Having phone-call concepting sessions with my design partner while nursing Emma. There’s a good eight months of my life that is lost in the blur of a nursing-working-mom. But I stuck it out for a year with both kids. And I wouldn’t trade that time I had with my babies for the world. Also – bless every person that put up with me during that time.
Watching our team celebrate a number of award wins and knowing that they did the hard work. The past year we accomplished many things. And knowing that so many people stepped up to make some crazy things happen, well, that is really, really cool. I will always want to be a part of the creative process – it is what I love – but this was a big moment to sit back and watch the looks on their faces at what they achieved.
Presenting to a client when one of their employees moonwalked by the door. Years later hired the moonwalker. Then watched him follow his dreams as he moonwalked into a bigger market.
Almost killing my design partner. I didn’t make him eat shellfish at the crew dinner – he wanted to try it. Apparently his throat was closing up by the time he turned in and he did not sleep a wink that night. Funny thing, that trip – we also figured out that we saw a Dillon Fence show in Myrtle Beach when we were in college – or maybe he was in college and I was still in high school. I still like to remind him he is older than me. But that concert… I promise there were only about 30 people there, so we had to have seen one another before we ended up working together. (Don’t remember Dillon Fence? Totally ’90s, bro. The drummer’s sister taught me how to swim when I was a kid.)
Begging to put Carla Overbeck on the Pro Health Team – a hospital campaign aimed at kids for healthy lifestyles in Charlotte, circa 1999. I just really wanted to meet her.

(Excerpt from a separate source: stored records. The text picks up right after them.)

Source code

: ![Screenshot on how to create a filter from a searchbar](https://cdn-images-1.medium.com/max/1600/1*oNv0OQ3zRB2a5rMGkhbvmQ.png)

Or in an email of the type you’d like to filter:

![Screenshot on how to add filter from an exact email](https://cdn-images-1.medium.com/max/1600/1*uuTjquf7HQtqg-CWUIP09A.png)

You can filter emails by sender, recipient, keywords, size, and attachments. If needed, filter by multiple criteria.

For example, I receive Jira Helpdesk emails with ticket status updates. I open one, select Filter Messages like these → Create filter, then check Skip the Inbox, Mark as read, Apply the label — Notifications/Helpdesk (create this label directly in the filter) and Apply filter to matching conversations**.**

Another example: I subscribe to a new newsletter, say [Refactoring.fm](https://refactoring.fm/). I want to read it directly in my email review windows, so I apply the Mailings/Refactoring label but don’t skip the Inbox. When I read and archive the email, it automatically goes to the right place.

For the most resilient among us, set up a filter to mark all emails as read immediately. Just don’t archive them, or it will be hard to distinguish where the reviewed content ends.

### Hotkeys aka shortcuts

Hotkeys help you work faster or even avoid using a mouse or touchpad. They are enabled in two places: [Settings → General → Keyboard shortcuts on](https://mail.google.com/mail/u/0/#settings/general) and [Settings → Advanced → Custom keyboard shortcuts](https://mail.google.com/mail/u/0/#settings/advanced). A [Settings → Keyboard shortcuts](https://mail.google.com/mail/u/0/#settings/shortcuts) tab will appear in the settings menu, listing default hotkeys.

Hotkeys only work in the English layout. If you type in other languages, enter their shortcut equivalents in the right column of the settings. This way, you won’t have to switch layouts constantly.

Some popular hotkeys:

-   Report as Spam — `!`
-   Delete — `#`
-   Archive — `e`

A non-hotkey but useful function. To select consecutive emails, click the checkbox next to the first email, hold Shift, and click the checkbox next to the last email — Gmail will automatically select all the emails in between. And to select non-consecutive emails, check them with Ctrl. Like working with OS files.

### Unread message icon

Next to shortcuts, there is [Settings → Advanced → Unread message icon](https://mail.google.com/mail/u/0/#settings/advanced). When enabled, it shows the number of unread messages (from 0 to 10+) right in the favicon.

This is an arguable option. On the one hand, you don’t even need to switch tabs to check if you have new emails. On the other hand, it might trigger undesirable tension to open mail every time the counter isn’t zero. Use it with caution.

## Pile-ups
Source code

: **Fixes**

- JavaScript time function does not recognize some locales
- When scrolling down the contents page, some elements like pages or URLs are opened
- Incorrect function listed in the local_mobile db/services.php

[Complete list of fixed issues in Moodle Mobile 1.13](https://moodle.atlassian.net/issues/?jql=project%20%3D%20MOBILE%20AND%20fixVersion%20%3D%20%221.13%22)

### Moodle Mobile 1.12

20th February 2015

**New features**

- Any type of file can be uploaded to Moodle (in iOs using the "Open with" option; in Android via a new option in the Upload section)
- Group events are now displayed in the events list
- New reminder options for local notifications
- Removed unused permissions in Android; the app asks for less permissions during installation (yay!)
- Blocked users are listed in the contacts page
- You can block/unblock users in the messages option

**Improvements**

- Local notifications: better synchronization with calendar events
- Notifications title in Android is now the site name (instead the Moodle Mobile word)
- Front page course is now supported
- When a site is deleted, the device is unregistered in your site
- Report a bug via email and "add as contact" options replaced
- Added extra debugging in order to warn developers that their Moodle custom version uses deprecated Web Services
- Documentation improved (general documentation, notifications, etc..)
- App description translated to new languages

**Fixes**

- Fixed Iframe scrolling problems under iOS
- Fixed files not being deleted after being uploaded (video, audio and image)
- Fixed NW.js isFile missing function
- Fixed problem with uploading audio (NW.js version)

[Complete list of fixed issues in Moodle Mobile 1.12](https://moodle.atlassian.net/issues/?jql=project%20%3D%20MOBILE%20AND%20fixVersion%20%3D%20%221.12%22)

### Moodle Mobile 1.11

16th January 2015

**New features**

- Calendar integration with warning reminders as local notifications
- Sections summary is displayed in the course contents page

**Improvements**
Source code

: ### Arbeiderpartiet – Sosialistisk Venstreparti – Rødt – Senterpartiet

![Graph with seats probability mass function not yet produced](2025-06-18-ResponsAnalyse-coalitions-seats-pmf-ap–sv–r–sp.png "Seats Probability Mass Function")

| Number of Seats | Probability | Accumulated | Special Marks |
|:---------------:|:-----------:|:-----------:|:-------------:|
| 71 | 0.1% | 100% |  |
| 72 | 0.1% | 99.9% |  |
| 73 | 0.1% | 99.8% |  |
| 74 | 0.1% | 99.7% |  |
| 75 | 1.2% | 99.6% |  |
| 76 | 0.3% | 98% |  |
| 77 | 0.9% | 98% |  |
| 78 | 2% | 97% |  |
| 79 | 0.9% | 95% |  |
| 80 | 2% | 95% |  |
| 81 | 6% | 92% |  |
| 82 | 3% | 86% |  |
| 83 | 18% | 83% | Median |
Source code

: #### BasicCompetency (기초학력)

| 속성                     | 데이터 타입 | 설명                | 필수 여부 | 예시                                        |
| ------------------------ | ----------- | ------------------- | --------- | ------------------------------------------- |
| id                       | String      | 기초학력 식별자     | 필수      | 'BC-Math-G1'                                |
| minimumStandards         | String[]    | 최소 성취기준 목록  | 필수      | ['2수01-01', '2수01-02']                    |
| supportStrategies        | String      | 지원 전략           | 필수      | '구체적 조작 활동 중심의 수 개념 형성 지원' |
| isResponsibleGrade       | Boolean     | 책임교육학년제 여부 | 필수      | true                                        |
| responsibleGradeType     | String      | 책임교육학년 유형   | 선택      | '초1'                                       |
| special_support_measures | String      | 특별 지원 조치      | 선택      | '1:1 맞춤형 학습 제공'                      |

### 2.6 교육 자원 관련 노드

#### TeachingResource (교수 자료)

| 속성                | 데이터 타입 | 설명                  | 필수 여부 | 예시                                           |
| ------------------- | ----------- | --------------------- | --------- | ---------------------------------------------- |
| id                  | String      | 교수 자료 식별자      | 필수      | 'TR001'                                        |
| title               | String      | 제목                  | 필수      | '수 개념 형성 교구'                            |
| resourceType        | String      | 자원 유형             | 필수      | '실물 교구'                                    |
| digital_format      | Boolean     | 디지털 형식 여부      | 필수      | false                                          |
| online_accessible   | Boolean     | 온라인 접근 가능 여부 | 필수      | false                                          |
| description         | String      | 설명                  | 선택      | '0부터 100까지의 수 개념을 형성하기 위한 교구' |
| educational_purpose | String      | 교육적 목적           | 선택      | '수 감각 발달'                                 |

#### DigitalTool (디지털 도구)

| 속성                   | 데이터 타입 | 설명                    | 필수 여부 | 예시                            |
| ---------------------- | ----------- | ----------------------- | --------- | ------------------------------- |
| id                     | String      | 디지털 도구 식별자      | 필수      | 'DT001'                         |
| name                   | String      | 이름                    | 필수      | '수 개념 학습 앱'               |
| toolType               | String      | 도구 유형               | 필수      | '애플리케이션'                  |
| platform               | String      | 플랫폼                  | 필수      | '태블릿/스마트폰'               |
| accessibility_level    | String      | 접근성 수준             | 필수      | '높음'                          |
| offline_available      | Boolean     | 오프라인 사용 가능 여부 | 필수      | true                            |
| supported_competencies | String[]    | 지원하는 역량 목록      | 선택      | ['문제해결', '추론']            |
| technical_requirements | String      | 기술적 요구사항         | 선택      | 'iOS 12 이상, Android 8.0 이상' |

My AE said he did not know who she was but I could put her name on the list. My client said they didn’t know who she was but girls really seemed to like soccer, so we could ask her. And then Carla said yes. So I got to shoot her (and a few other pro athletes) for print and TV. She didn’t disappoint. Total badass. I still have her autograph on my refrigerator at home.
You can find me continuing to make memories at Chernoff Newman for many years to come.